Sizing a system for commercial applications will be different. Things like computers, copy machines, lighting, people and a consistent flow of fresh air have to be included in your calculations. Over sizing a system in a commercial application will not hurt. I suggest using the basic sizing plus adding tonnage for all the elements or doing it properly.

Basic Troubleshooting Using Superheat And Subcooling

These four temperature differentials are the critical measurements used to determine all refrigerant related problems. Often a manifold gauge set is not even necessary.

  • Superheat is a temperature differential.
  • Subcooling is a temperature differential.
  • Evaporator entering air versus leaving air temperature is a differential.
  • Condenser entering air versus leaving air temperature is a differential.

Critical Temperature Differentials

  • Air temperature drop over the evaporator should not exceed 20 degrees F.
  • Air temperature rise over the condenser should not exceed 30 degrees F.
  • The low side superheat should be between 20 and 30 degrees.
  • The condenser subcooling should not exceed 15 degrees.
  • An air temperature drop over the evaporator greater than 20 degrees indicates low evaporator airflow.
  • An air temperature rise over the condenser greater than 30 degrees indicates low condenser airflow.
  • A low side superheat less than 20 degrees indicates too much liquid refrigerant is in the low side.
  • A low side superheat greater than 30 degrees indicates too little refrigerant is in the low side.
  • A condenser subcooling exceeding 15 degrees indicates too much liquid refrigerant is in the high side.
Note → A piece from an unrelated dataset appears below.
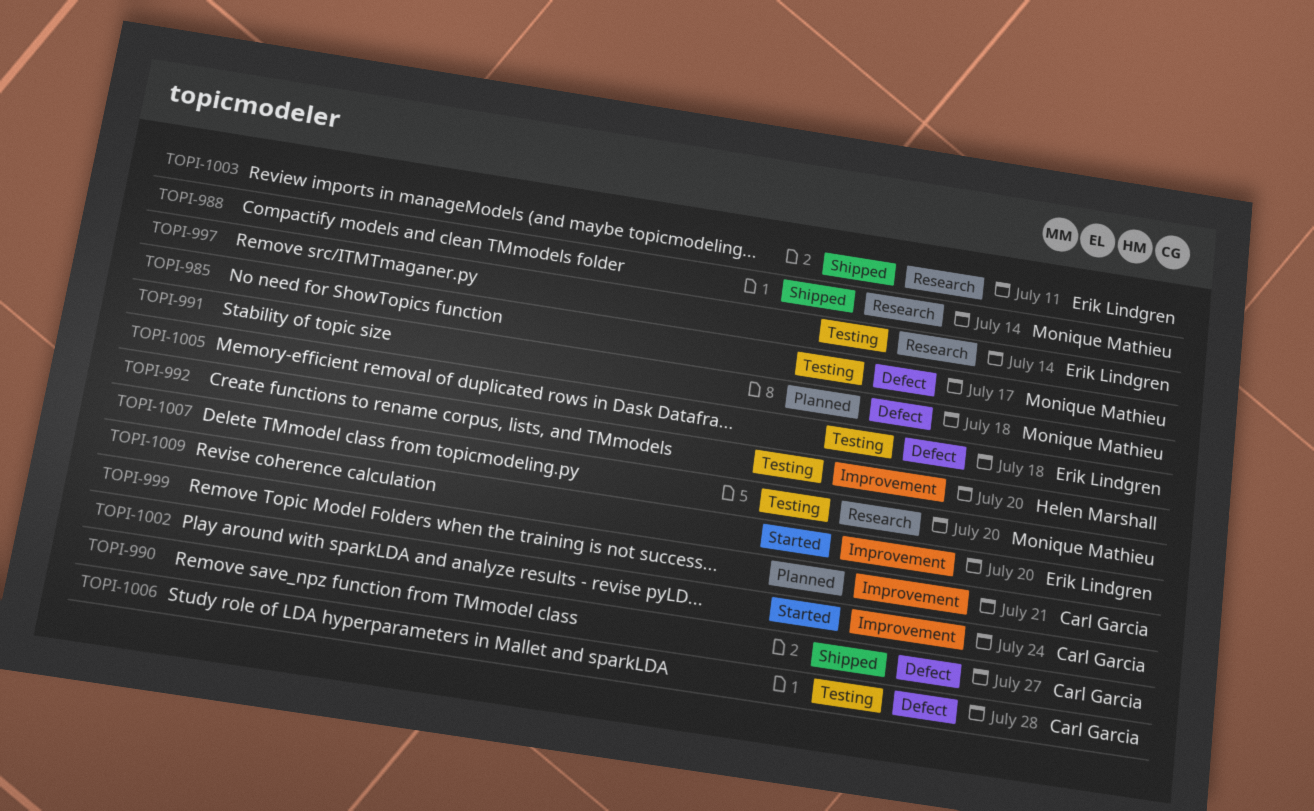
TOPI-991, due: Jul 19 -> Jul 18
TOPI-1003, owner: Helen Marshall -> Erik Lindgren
Comparing these readings will lead to an understanding of what is wrong with the system. For example, assuming adequate airflow over both the evaporator and condenser the following is true.

  • High superheat with high condenser subcooling indicates a restriction. Too much liquid is in the high side and too little in the low side.
  • Low superheat with high subcooling indicates an overcharge. Too much liquid on both sides.
  • High superheat with low condenser subcooling indicates an undercharge. Not enough liquid on either side.
  • Low side superheat and condenser subcooling simply tell us where the refrigerant is located.
  • Too much refrigerant on the high side and too little on the low side indicates a restriction.
  • Too much on both sides indicates an overcharge and not enough on either side indicates an undercharge.